■ Action item ■
While copying the entries exactly, leave out each picture they contain.

■ Data to examine ■

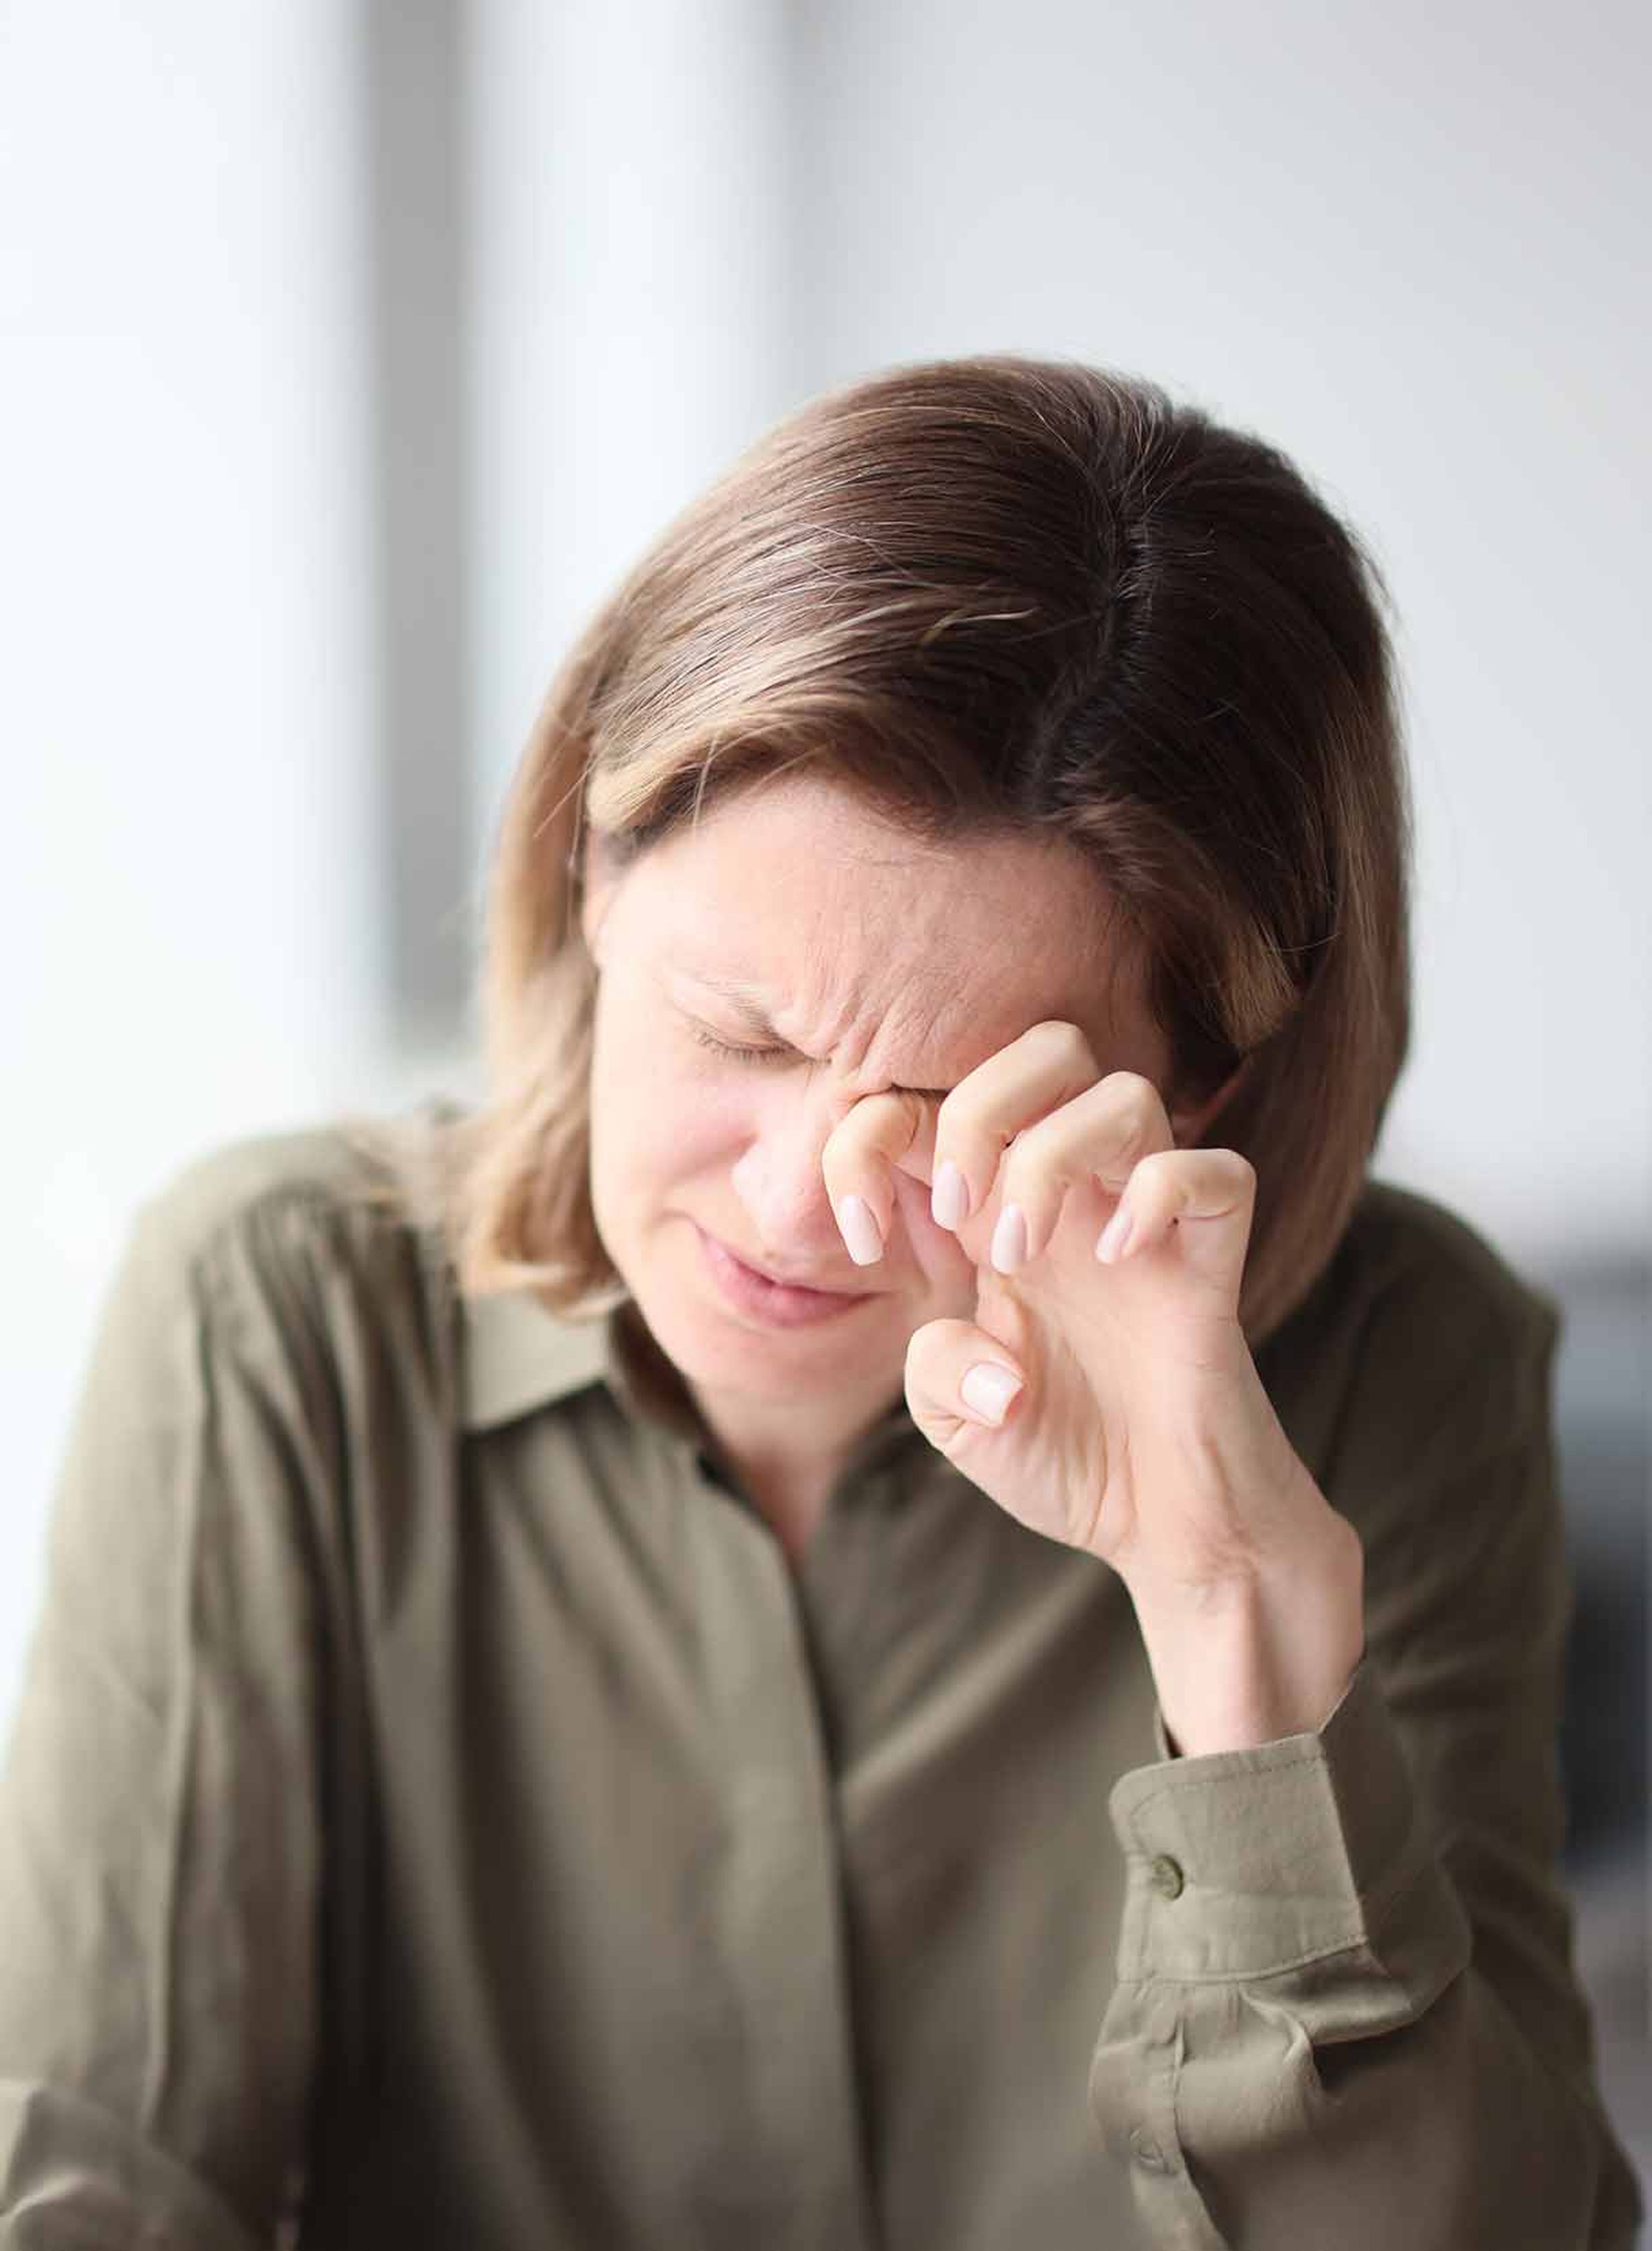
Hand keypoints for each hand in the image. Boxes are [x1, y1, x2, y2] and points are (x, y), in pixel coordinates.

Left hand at [823, 1019, 1363, 1748]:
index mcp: (995, 1205)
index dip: (866, 1137)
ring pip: (1125, 1090)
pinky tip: (1121, 1262)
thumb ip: (934, 1368)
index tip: (859, 1239)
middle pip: (1046, 1046)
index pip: (933, 1096)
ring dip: (1050, 1160)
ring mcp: (1147, 1215)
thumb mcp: (955, 1421)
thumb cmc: (1063, 1453)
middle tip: (957, 1216)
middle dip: (978, 1109)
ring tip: (1021, 1257)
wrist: (1162, 1523)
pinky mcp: (1213, 1257)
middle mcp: (1073, 1191)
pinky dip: (1159, 1198)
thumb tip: (990, 1355)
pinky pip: (1214, 1170)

■ Answer area ■
Hand keypoints for each hand in the image. Boxes are [x1, y1, x2, y2] and points are (x, y), in pixel coordinates.

Left hand at [823, 1019, 1363, 1748]:
index mcp: (995, 1205)
index dip: (866, 1137)
ring pip: (1125, 1090)
pinky tip: (1121, 1262)
thumb ip: (934, 1368)
index tip: (859, 1239)
middle pip: (1046, 1046)
index pip: (933, 1096)
ring dip: (1050, 1160)
ring mcp: (1147, 1215)
thumb mcp: (955, 1421)
thumb cmc: (1063, 1453)
middle tip: (957, 1216)
middle dip: (978, 1109)
ring tip: (1021, 1257)
wrist: (1162, 1523)
pinky mcp: (1213, 1257)
middle mcp: (1073, 1191)
pinky dip: (1159, 1198)
thumb tip: (990, 1355)
pinky pip: (1214, 1170)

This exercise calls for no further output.